### TASK REQUIREMENTS
Output the opening lines of the records exactly. End with the line that contains "waste bin [1029,671,1143,818]".

### DATA PROVIDED

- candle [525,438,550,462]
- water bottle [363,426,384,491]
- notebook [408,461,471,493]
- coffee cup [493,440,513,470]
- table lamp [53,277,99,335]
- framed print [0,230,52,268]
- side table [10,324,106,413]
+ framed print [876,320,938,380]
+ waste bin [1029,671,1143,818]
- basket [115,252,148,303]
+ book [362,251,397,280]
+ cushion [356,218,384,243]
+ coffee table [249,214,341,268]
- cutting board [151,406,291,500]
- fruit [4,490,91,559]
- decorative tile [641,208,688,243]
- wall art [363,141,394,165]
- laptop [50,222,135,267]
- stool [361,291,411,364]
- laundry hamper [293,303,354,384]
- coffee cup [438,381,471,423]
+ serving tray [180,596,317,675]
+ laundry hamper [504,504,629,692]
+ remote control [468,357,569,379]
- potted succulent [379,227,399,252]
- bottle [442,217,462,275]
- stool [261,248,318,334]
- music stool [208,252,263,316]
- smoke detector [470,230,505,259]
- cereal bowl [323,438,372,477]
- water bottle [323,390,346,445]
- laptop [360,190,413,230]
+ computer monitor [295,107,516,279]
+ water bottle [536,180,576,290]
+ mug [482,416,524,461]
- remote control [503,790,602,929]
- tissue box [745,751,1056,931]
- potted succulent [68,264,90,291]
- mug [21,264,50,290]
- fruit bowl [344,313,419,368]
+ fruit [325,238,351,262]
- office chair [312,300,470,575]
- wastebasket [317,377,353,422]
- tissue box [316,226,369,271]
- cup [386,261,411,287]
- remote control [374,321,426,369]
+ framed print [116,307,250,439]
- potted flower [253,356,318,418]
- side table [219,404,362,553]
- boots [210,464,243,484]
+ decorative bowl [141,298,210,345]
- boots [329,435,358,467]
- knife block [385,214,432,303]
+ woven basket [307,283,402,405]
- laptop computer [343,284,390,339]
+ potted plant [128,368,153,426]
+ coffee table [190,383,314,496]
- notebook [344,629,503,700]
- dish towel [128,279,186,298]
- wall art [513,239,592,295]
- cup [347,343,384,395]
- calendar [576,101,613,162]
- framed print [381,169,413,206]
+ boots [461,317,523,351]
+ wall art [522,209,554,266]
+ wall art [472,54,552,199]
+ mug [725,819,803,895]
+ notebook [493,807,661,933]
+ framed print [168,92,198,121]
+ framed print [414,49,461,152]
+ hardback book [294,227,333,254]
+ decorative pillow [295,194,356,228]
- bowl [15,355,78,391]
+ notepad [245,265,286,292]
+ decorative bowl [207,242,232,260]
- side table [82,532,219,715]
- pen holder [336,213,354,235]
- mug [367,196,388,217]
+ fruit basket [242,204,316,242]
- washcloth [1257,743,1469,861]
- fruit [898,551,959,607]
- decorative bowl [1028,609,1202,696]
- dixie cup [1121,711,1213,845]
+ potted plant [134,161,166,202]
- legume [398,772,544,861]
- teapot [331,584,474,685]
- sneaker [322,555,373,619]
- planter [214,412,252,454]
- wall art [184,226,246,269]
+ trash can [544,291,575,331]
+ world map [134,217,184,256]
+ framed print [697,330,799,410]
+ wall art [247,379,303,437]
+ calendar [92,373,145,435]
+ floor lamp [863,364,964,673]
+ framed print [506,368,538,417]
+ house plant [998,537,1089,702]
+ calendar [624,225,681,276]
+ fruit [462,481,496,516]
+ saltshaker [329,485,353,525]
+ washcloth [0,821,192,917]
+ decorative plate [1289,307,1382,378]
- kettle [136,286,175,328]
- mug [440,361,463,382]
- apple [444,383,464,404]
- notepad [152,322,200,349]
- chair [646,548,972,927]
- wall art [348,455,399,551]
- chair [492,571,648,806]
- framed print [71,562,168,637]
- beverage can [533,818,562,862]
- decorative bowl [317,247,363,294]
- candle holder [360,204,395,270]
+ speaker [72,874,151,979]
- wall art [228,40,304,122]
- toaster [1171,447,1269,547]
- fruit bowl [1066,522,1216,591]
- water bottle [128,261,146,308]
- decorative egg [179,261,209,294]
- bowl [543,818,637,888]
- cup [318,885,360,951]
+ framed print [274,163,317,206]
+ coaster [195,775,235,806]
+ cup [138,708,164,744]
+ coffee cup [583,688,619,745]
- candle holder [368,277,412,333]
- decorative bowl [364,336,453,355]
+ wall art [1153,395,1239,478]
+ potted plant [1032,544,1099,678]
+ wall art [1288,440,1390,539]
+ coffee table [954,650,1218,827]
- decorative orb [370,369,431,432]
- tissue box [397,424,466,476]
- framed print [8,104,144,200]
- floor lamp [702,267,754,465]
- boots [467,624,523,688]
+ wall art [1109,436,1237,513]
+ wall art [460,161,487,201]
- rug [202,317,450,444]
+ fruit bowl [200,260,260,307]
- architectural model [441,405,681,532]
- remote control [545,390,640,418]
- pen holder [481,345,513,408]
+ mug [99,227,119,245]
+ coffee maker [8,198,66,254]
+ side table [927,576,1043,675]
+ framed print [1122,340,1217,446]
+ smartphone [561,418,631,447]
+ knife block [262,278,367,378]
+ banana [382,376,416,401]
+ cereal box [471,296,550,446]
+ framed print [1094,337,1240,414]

### ANSWER SPACE
- candle [525,438,550,462]
- water bottle [363,426,384,491]
- notebook [408,461,471,493]
- coffee cup [493,440,513,470]
- table lamp [53,277,99,335]
- framed print [0,230,52,268]
- side table [10,324,106,413]
+ framed print [876,320,938,380]
+ waste bin [1029,671,1143,818]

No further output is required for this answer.